ABOUT THIS TASK ->
Print all entries below exactly as they appear.

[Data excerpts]
┄┄┄┄┄┄

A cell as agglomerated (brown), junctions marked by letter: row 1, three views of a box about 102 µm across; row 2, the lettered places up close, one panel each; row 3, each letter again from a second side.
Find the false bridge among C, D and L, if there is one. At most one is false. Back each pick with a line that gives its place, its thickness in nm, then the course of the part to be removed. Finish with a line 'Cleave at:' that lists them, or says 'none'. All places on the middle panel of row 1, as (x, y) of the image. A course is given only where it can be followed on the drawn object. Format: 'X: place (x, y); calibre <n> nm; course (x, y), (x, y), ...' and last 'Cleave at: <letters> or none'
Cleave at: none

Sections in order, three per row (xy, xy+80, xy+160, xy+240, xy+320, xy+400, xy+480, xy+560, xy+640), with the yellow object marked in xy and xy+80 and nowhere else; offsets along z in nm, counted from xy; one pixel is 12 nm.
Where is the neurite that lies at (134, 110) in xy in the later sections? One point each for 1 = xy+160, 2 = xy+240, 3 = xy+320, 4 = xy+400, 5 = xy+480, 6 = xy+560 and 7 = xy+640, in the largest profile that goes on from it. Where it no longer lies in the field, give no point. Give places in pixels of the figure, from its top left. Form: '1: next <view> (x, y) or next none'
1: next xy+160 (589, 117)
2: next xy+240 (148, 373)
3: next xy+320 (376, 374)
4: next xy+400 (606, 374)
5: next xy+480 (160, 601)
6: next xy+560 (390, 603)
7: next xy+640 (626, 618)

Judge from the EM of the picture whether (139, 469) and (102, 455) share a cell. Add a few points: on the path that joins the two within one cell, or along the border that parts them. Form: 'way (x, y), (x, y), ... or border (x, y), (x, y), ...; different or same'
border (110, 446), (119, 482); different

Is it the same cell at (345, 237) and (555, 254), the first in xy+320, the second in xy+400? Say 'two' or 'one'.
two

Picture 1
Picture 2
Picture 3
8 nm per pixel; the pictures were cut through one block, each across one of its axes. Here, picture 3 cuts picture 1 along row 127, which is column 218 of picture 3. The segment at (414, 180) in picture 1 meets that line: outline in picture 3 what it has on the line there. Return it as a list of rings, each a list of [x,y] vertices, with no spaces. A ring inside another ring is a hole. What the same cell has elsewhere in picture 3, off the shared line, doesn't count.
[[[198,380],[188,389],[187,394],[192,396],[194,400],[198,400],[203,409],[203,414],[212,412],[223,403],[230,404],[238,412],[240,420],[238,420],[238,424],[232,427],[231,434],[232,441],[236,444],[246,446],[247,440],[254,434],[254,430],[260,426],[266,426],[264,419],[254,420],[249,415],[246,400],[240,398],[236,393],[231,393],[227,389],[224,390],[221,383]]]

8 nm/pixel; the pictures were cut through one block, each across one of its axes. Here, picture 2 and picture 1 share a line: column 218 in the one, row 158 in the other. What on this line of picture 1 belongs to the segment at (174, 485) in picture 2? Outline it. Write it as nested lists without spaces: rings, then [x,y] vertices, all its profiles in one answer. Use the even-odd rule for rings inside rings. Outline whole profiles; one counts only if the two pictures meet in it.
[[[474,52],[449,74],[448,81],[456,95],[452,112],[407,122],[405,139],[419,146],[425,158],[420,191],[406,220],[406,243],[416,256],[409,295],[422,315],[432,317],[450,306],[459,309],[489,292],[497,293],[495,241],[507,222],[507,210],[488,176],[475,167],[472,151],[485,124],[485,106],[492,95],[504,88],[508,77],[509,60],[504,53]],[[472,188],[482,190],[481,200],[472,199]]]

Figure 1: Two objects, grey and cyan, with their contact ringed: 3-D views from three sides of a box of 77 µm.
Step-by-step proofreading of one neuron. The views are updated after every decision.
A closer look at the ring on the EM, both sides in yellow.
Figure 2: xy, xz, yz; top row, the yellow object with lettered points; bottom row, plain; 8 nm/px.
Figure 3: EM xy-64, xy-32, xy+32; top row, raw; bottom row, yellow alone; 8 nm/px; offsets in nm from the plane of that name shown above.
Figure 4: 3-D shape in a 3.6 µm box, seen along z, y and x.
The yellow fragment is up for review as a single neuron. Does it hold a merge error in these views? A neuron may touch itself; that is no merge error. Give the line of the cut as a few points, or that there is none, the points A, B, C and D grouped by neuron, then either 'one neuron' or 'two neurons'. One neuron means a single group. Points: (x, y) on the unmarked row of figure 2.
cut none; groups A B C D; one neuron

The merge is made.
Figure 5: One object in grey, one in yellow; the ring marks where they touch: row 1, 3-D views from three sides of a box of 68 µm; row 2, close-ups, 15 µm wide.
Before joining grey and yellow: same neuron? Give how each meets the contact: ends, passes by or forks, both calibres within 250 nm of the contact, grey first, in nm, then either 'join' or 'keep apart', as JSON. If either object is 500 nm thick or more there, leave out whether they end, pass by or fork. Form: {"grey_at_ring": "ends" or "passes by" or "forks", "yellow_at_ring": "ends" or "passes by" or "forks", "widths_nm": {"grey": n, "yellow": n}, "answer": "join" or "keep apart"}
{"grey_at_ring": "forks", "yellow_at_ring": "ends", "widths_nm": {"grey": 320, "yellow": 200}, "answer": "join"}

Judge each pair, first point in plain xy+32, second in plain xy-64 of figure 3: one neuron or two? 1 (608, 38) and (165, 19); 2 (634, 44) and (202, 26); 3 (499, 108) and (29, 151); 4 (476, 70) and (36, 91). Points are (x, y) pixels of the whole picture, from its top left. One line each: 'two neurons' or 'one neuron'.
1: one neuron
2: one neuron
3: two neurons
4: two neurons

┄┄┄┄┄┄

TASK RESULT ->
A cell as agglomerated (brown), junctions marked by letter: row 1, three views of a box about 102 µm across; row 2, the lettered places up close, one panel each; row 3, each letter again from a second side.
Find the false bridge among C, D and L, if there is one. At most one is false. Back each pick with a line that gives its place, its thickness in nm, then the course of the part to be removed. Finish with a line 'Cleave at:' that lists them, or says 'none'. All places on the middle panel of row 1, as (x, y) of the image. A course is given only where it can be followed on the drawn object. Format: 'X: place (x, y); calibre <n> nm; course (x, y), (x, y), ...' and last 'Cleave at: <letters> or none'
Cleave at: none

Sections in order, three per row (xy, xy+80, xy+160, xy+240, xy+320, xy+400, xy+480, xy+560, xy+640), with the yellow object marked in xy and xy+80 and nowhere else; offsets along z in nm, counted from xy; one pixel is 12 nm.
Where is the neurite that lies at (134, 110) in xy in the later sections? One point each for 1 = xy+160, 2 = xy+240, 3 = xy+320, 4 = xy+400, 5 = xy+480, 6 = xy+560 and 7 = xy+640, in the largest profile that goes on from it. Where it no longer lies in the field, give no point. Give places in pixels of the figure, from its top left. Form: '1: next <view> (x, y) or next none'
1: next xy+160 (589, 117)
2: next xy+240 (148, 373)
3: next xy+320 (376, 374)
4: next xy+400 (606, 374)
5: next xy+480 (160, 601)
6: next xy+560 (390, 603)
7: next xy+640 (626, 618)

Judge from the EM of the picture whether (139, 469) and (102, 455) share a cell. Add a few points: on the path that joins the two within one cell, or along the border that parts them. Form: 'way (x, y), (x, y), ... or border (x, y), (x, y), ...; different or same'
border (110, 446), (119, 482); different

Is it the same cell at (345, 237) and (555, 254), the first in xy+320, the second in xy+400? Say 'two' or 'one'.
two

Picture 1
Picture 2
Picture 3
8 nm per pixel; the pictures were cut through one block, each across one of its axes. Here, picture 3 cuts picture 1 along row 127, which is column 218 of picture 3. The segment at (414, 180) in picture 1 meets that line: outline in picture 3 what it has on the line there. Return it as a list of rings, each a list of [x,y] vertices, with no spaces. A ring inside another ring is a hole. What the same cell has elsewhere in picture 3, off the shared line, doesn't count.
[[[198,380],[188,389],[187,394],[192,396],[194,400],[198,400],[203,409],[203,414],[212,412],[223,403],[230,404],[238,412],[240,420],[238,420],[238,424],[232,427],[231,434],[232,441],[236,444],[246,446],[247,440],[254,434],[254,430],[260,426],[266,426],[264,419],[254,420],[249,415],[246,400],[240,398],[236,393],[231,393],[227,389],[224,390],[221,383]]]

8 nm/pixel; the pictures were cut through one block, each across one of its axes. Here, picture 2 and picture 1 share a line: column 218 in the one, row 158 in the other. What on this line of picture 1 belongs to the segment at (174, 485) in picture 2? Outline it. Write it as nested lists without spaces: rings, then [x,y] vertices, all its profiles in one answer. Use the even-odd rule for rings inside rings. Outline whole profiles; one counts only if the two pictures meet in it.
[[[474,52],[449,74],[448,81],[456,95],[452,112],[407,122],[405,139],[419,146],[425,158],[420,191],[406,220],[406,243],[416,256],[409,295],[422,315],[432,317],[450,306],[459,309],[489,292],[497,293],[495,241],[507,222],[507,210],[488,176],[475,167],[472,151],[485,124],[485,106],[492,95],[504,88],[508,77],[509,60],[504,53]],[[472,188],[482,190],[481,200],[472,199]]]

Figure 1: Two objects, grey and cyan, with their contact ringed: 3-D views from three sides of a box of 77 µm.
Step-by-step proofreading of one neuron. The views are updated after every decision.
A closer look at the ring on the EM, both sides in yellow.
Figure 2: xy, xz, yz; top row, the yellow object with lettered points; bottom row, plain; 8 nm/px.
Figure 3: EM xy-64, xy-32, xy+32; top row, raw; bottom row, yellow alone; 8 nm/px; offsets in nm from the plane of that name shown above.
Figure 4: 3-D shape in a 3.6 µm box, seen along z, y and x.
The yellow fragment is up for review as a single neuron. Does it hold a merge error in these views? A neuron may touch itself; that is no merge error. Give the line of the cut as a few points, or that there is none, the points A, B, C and D grouped by neuron, then either 'one neuron' or 'two neurons'. One neuron means a single group. Points: (x, y) on the unmarked row of figure 2.
cut none; groups A B C D; one neuron

The merge is made.
Figure 5: One object in grey, one in yellow; the ring marks where they touch: row 1, 3-D views from three sides of a box of 68 µm; row 2, close-ups, 15 µm wide.
Before joining grey and yellow: same neuron? Give how each meets the contact: ends, passes by or forks, both calibres within 250 nm of the contact, grey first, in nm, then either 'join' or 'keep apart', as JSON. If either object is 500 nm thick or more there, leave out whether they end, pass by or fork. Form: {"grey_at_ring": "ends" or "passes by" or "forks", "yellow_at_ring": "ends" or "passes by" or "forks", "widths_nm": {"grey": n, "yellow": n}, "answer": "join" or "keep apart"}
{"grey_at_ring": "forks", "yellow_at_ring": "ends", "widths_nm": {"grey": 320, "yellow": 200}, "answer": "join"}

Judge each pair, first point in plain xy+32, second in plain xy-64 of figure 3: one neuron or two? 1 (608, 38) and (165, 19); 2 (634, 44) and (202, 26); 3 (499, 108) and (29, 151); 4 (476, 70) and (36, 91). Points are (x, y) pixels of the whole picture, from its top left. One line each: 'two neurons' or 'one neuron'.
1: one neuron
2: one neuron
3: two neurons
4: two neurons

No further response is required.